Note: This report is not for public release.
After a thorough investigation into the 371 food-safety incidents documented last quarter, I’m relieved to report that not all of our customers’ complaints were valid. Most of the incidents on the list did not precisely fit our industry’s newly adopted definition of the term “rancid,” and therefore no action was necessary.
Several items on the list, however, prompted immediate action from the company’s operations team:
1) On the dates of 8/03/01, 8/05/01, and 8/13/01, order numbers L8966, L9153, and L9901, lot number 14: A warehouse supervisor in from QuickTime Food Stores, Albuquerque, reported approximately 45 cases of Thorsen ground beef product to be rotten.
Probable Cause: Although the meat had an unusual tint, it was not, as described in the warehouse supervisor’s report, rotten. The greenish color came from oil-based paint.
Corrective Action: Team leaders have sent letters to our regional managers detailing new painting procedures within warehouses and packing plants. Spray-painting operations in particular will no longer be allowed during production cycles. Incidentally, much of the embarrassment this caused both QuickTime Food Stores and Thorsen Distributors could have been avoided had the warehouse supervisor made the effort to smell the ground beef rather than base his entire report solely on its hue.
2) On the date of 7/17/01, order number L9994, lot number 10: A customer in a Keller Super Mart found a metal object embedded within one of our Value Flesh sausage links.
Probable Cause: The metal object most likely came from one of our technicians’ late-model sedans. The object appears to be a spark plug. The technician in question admitted to giving his car a tune-up during his shift and said the spark plug inadvertently slipped from his lab coat pocket into the hopper as he leaned over the packing machinery to inspect the casing twists. He chose not to report the incident.

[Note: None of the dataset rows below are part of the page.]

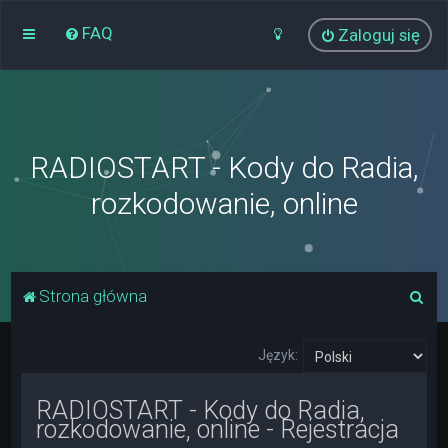
FAQ
Zaloguj się
RADIOSTART - Kody do Radia,
rozkodowanie, online
S
Strona główna
z
u
Język:
k
RADIOSTART - Kody do Radia,
a
rozkodowanie, online - Rejestracja
j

Corrective Action: The employee has been transferred to Fleet Maintenance.
3) On the date of 7/22/01, order number A0087, lot numbers 17 through 30: A district manager at Nature’s Way Healthy Foods, Inc., noticed a toxic vapor rising from 13 boxes of our company’s Daniels Farms Homestyle Cheese.
Probable Cause: We believe the origin of the vapor to be formaldehyde. Maintenance logs reveal that over the course of the past year, metal fatigue in the formaldehyde delivery system of the coroner’s laboratory on the 2nd floor of our Dallas building developed into multiple slow leaks that affected the District 19 staging dock on the 1st floor. Technicians are still investigating the incident.
Corrective Action: Ingredient list for Daniels Farms Homestyle Cheese amended to include “industrial preservatives.”
4) On the date of 8/03/01, order numbers G4090 to F2002, lot numbers 3 through 100: Warehouse inspectors from several customers nationwide reported a suspicious white dust covering the hundreds of cases of our company’s Fresh Grown avocados.
Probable Cause: Terrorist activity in the west coast region. Accounts from foreign migrant workers on 17 farms in south and central California indicate repeated flyovers by small, contrail-generating aircraft. The flyovers occurred regularly during a two-week period in August.
Corrective Action: We have modified our complaint process to include an automated telephone menu system.
The past year has seen tremendous improvement in the safety of our food products. Intensified quality-assurance efforts by company agents, increased scrutiny by federal investigators, and several consumer litigation actions have greatly enhanced our company’s awareness of product safety. We in Product Compliance now believe Thorsen products, with a few exceptions, are safe for general consumption. Our competitors’ customers should be so lucky.
— Walter J. Simms, Product Compliance Manager.